У него с ним были не то чтобы какие-то дружеские отношения, нет, но заходить к нему он любил, — Михаил Семенович был добр на угощение. У него всегда была столичная водка, а то и коньячок, а то и ром бывал. И главбух, не особенно-то избалованный местным сельмагом, в котором большей частью водилась «краснота», то есть красное вино эстонского производства в больших трехлитровых посудинах, укупоренных, как маринад, жестяной крышкой, всегда с удовольствием вытягивал рюмку-другую, не отказывался и от третьей, если Михаил Семенович предлагал. А он предлагал, хотя сам и не был большим охотником до выпивки. Так, рюмочку за компанию. Но не только поэтому у него всегда водилось вино. Рюмка-другая, выпитая гостем, развязывала язык, и Михаил Семенович узнавал все, что ему было нужно и не нужно знать.
Снимал он жилье у бабки Прасковьи, одинокой, скрюченной чуть ли не до земли старухи, потерявшей в войну трех сыновей и мужа. На фасаде ее дома пламенело четыре звезды. Михаил Семенович из уважения к ней сам, лично, покрасил звезды светящейся краской. Пустила Прасковья его не ради денег, а потому, что уж очень тоскливо ей было одной в пустом доме. И радовалась, когда приезжала Ирина Аркадьевна, и не знала, чем побаловать девочек, и была готова все переделать за постоялку, и белье перестирать, и полы вымыть, и прибрать-за девочками, и нее это бесплатно. «Не надо! Не надо! И слушать не хочу! И не обижайте меня!» Лишь бы жильцам было хорошо.
— Можно ли? — пригибая голову, чтобы не удариться о притолоку, сказал главбух и переступил через высокий порог.
— Да-да, пожалуйста, пожалуйста, Александр Петрович, — тут же отозвался Михаил Семенович и несколько медлительно встал из-за стола. — Счастливый человек, прямо к обеду.
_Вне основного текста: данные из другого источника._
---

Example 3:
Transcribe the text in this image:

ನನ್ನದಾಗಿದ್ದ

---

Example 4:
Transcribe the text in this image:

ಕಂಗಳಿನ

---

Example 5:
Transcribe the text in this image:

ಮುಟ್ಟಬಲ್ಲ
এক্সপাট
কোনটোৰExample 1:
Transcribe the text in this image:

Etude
— Нет-нет, благодарствуйте, — низко кланяясь Ирине Аркадьевне, ответил главбух. — Я по весьма конфиденциальному делу. Если позволите на минутку уединиться.
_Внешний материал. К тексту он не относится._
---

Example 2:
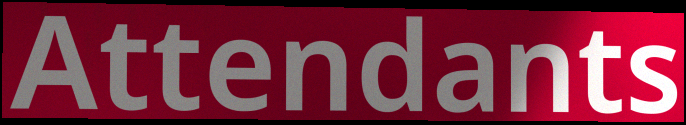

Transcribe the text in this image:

Attendants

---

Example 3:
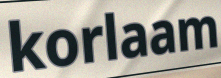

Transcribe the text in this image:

korlaam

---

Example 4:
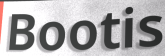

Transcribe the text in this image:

Bootis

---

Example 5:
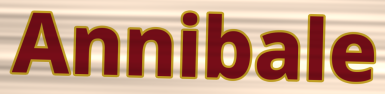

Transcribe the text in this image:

Они прошли в горницу, и там главбух шепотом, то округляя глаза, то отстраняясь от Михаила Семеновича, рассказал все, что услышал в кабинете председателя.
— Очень мне неприятно, Михаил Семенович, но дружеское к вам расположение продиктовало все это вам высказать. Так что уж простите за неприятные вести.
— Что ж делать... Такова судьба подчиненных. Вы не спешите?
Ему было очень неприятно. Не в том смысле, что оставался без работы, нет, работы у него хватало, но жаль было терять хорошо отработанное производство. Тут, как говорится, деньги уже сами к нему текли, только подставляй карман. И времени цех мало требовал, что тоже весьма немаловажно, потому что он осваивал новое дело в крупном совхозе. Поэтому все, что он сказал главбуху, было окрашено в минор, и этому можно было верить, это звучало искренне.
Нет, главбух никуда не спешил. Домой, а что его ждет дома? Старая, сварливая жена...
— Нет-нет, никуда я не спешу.
— Тогда я сейчас.
Он ушел на кухню и через минуту вернулся с тарелками и стопками.
— У меня есть бутылочка «Плиски», — сказал он, — вот мы ее и откроем по такому печальному случаю. И уж, пожалуйста, не отказывайтесь. Я вас очень прошу. Побудьте со мной в этот тяжелый для меня час.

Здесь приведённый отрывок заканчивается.